Despite the lure of multi-million pound National Lottery and Euromillions payouts, most Brits have more modest targets when it comes to a life-changing cash windfall, new research reveals.
According to the survey by YouGov on behalf of direct bank first direct, for almost a quarter of people in the UK a sudden windfall of up to £50,000 would be enough to change their lives, with only 12 per cent hankering to be millionaires.
They have no interest in ‘flashing the cash’ by going on exotic holidays or buying expensive sports cars, the researchers found. Instead, they just want enough money to pay off their debts and treat their families.
And almost one in five (19 per cent) confessed that even if they did come into life-changing wealth they would not change their jobs.
The poll of 2,300 adults was conducted to discover what ‘life-changing’ means in post-recession Britain.
Andy Forbes, Head of Products at first direct, said: “We might dream about a Lottery jackpot, but the reality is that most of us aren’t interested in bigger houses or flash cars. Instead, we just want the simple security of knowing we can pay the bills each month and not get into more debt.
“These days we equate financial happiness with being able to provide simple treats for our families, rather than having enough money to quit our jobs or go on luxury holidays.”

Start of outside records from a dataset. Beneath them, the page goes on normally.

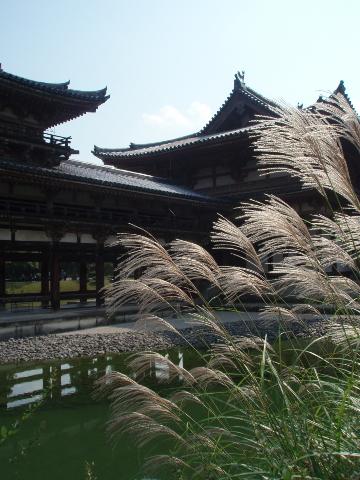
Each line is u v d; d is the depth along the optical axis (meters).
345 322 3.36
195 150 28.94
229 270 3.45
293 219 3.24
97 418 8.30
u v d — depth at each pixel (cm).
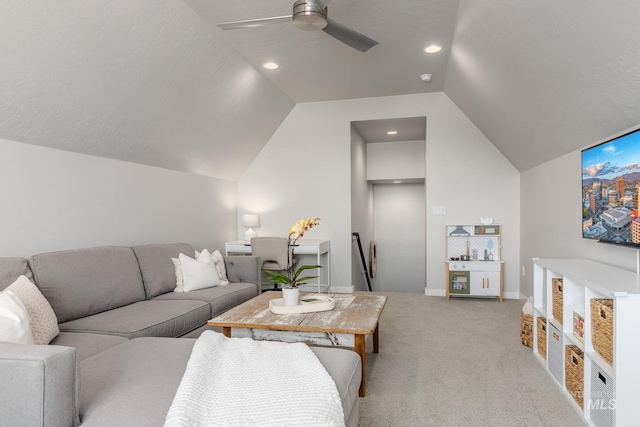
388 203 745
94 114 291
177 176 433
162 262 335
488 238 483
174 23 283
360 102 519
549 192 375
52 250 287
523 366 264
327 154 530
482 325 363
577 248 310
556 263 264
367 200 680
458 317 392
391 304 450
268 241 455
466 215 493
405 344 311
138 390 131
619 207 230
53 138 281
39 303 200
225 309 312
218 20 302
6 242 256
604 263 264
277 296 306
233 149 491
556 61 232
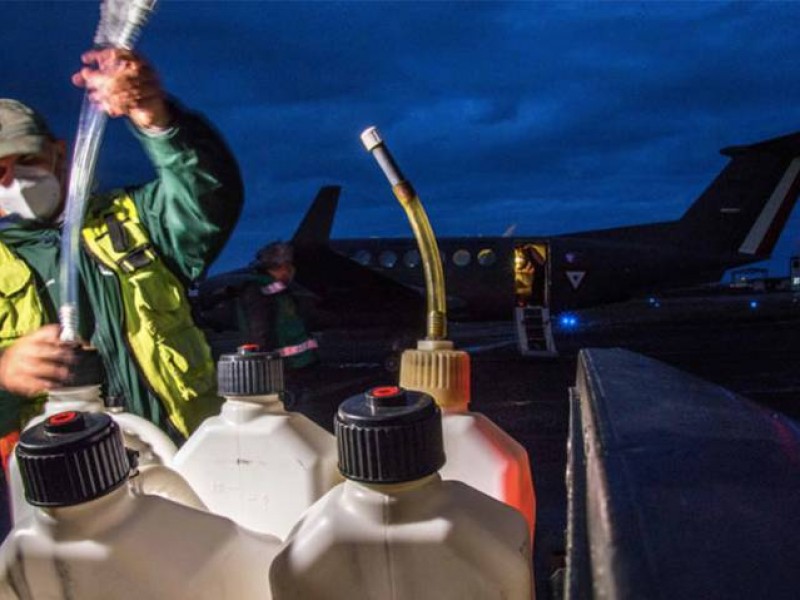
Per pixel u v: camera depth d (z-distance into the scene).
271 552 0.82
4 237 1.52
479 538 0.67
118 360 1.52
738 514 0.49
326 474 0.97
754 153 19.39
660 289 18.17
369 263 16.36
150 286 1.54
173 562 0.69
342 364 14.13
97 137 1.03
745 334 20.67
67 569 0.67
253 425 0.97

The survey also found that:
- For just over half the population (52 per cent) a minimum of £100,000 would be a life-changing amount, while almost one in eight (12 per cent) say they would need £1 million
- A quarter of people said paying off their debts would be the biggest priority
- Just over one in ten (11 per cent) would invest a big windfall, with a similar number using the cash for a holiday or a new car
- 60 per cent of women said they would use any new-found wealth to change their looks
- While only a third of women said a sudden financial windfall would lead them to changing their friends, 45 per cent would look at swapping their partners
- Londoners are most likely to ditch their partners, while the Welsh are tops when it comes to loyalty to partners and friends.